Hi, Justin
Ah, more assumptions. We know why they haven't yet said yes. The guy
with the purse strings doesn't come back to town till next week. The
managers are sitting on a multi-hundred million dollar per year
throughput opportuntiy, and can't make a $100k decision without him.
The money guy seems to be something of a Howard Hughes (in more ways
than one relative to this). He may not have billions of dollars, but
he certainly has hundreds of millions of personal net worth. When he
comes to town, they eat at the cheap fast-food steak place...because
it has "good value".
=|JRM: So, if he appreciates value, he will likely appreciate a 70,000% ROI,
yes?! I seem to remember reading that Sam Walton spent squillions on
information technology while refusing to replace the plastic chairs in the
corporate HQ. It's uncommon for entrepreneurs to make hundreds of millions of
dollars while simultaneously making dumb decisions. Sounds to me like the guys
you are dealing with lack the business owners' gumption. I'd suggest presenting
your proposal to him as a possibly flawed proposal: "Your team -- under our
guidance -- has modelled the likely outcome from this initiative and we're
consistently getting a 70,000% result. Can you help us find the flaw in our
reasoning?"|=
Nonetheless, you provide a good example of unwillingness to accept
reality, and wanting to go down the wrong path. So what if we made an
order of magnitude mistake, and it was "only" 7,000 percent? (PS: We
didn't: after I helped Bill fix his math. And, the customer agrees
fully with the order of magnitude...just wants to put more detail
into it before presenting to the guy with the purse strings.)
Actually, the managers "own" the much greater risk of what they are
doing not working. They know it intuitively, which may be the driver
of the cognitive dissonance. It may be hard for them to admit to
themselves that they are where they are: in danger of screwing up the
most fabulous opportunity of their lives, because of their own (in)
actions.
=|JRM: Your diagnosis of 'cognitive dissonance' assumes a conflict. What --
other than not saying yes -- are the patient's symptoms? (I'm assuming, because
you haven't given us the cloud, you don't know the nature of the conflict.)|=
Anyhow, we proposed taking all that detail out of the proposal,
instead of adding more, and our key contact said "OK, we agree with
it anyway". The problem was that any detail caused them to fall off a
cliff of detailitus, wanting to discuss those details vs. the key
point. IMHO, most people are very bad at this kind of subordination.

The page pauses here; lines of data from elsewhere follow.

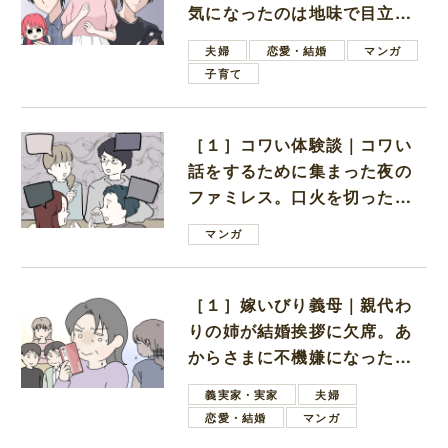
気になったのは地味で目立た
ない男子学生
夫婦
恋愛・結婚
マンガ
子育て
［１］コワい体験談｜コワい
話をするために集まった夜の
ファミレス。口火を切ったの
は電車好きの男の子ママ
マンガ
［１］嫁いびり義母｜親代わ
りの姉が結婚挨拶に欠席。あ
からさまに不機嫌になった義
母
義実家・実家
夫婦
恋愛・結婚
マンガ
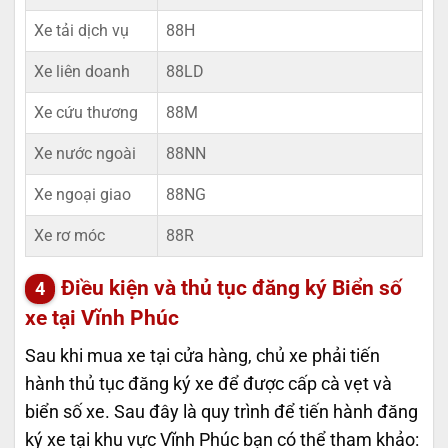
Xe tải dịch vụ
88H
Xe liên doanh
88LD
Xe cứu thương
88M
Xe nước ngoài
88NN
Xe ngoại giao
88NG
Xe rơ móc
88R
Điều kiện và thủ tục đăng ký
Biển số
xe tại Vĩnh Phúc
Sau khi mua xe tại cửa hàng, chủ xe phải tiến
hành thủ tục đăng ký xe để được cấp cà vẹt và
biển số xe. Sau đây là quy trình để tiến hành đăng
ký xe tại khu vực Vĩnh Phúc bạn có thể tham khảo:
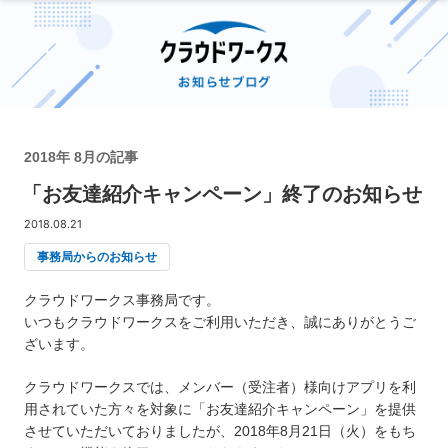
2018年 8月の記事
「お友達紹介キャンペーン」終了のお知らせ
2018.08.21
事務局からのお知らせ
クラウドワークス事務局です。
いつもクラウドワークスをご利用いただき、誠にありがとうご
ざいます。
クラウドワークスでは、メンバー（受注者）様向けアプリを利
用されていた方々を対象に「お友達紹介キャンペーン」を提供
させていただいておりましたが、2018年8月21日（火）をもち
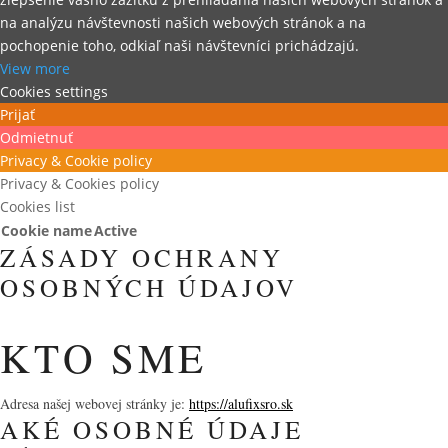
na analýzu návštevnosti našich webových stránok a na
pochopenie toho, odkiaľ naši návštevníci prichádzajú.
View more
Cookies settings
Prijať
Odmietnuť
Privacy & Cookie policy
Privacy & Cookies policy
Cookies list
Cookie name
Active
ZÁSADY OCHRANY
OSOBNÝCH ÚDAJOV
KTO SME
Adresa našej webovej stránky je:
https://alufixsro.sk
AKÉ OSOBNÉ ÚDAJE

=|JRM: I'm no fan of the Socratic method early in the engagement -- when people
want direction -- but I believe, in a major-sales environment, that prospects
should be made to build their ROI model and design their own project outline
(with you guys facilitating, of course). I hope the critical analytics were
done by them and not by you. This feeds into my point above.|=
If I were they, I'd be saying to myself, "Ah-ha...we are really
screwing the pooch on this one. I need to get right on this. I better
get one or two others with what these guys are offering, and see if I
can get a better deal". Or, maybe I'd be calling one of the big-time
consulting houses to bail me out.
BTW, we are in this enviable position because one of their customers,
a former customer of mine, wants to buy many millions of dollars
worth of their product...and he wants them NOW! He went to see them,
drooled all over their product, but then had indigestion over their
plans to get there. He told them, "You REALLY need to talk to these
guys..."
I'll let you know what happens in a couple of weeks.
=|JRM: I suspect you've got us all on the edge of our seats now!|=
Larry
(PS: The numbers are actually conservative. This is a KILLER product,
at the right time...if they can pull it off.)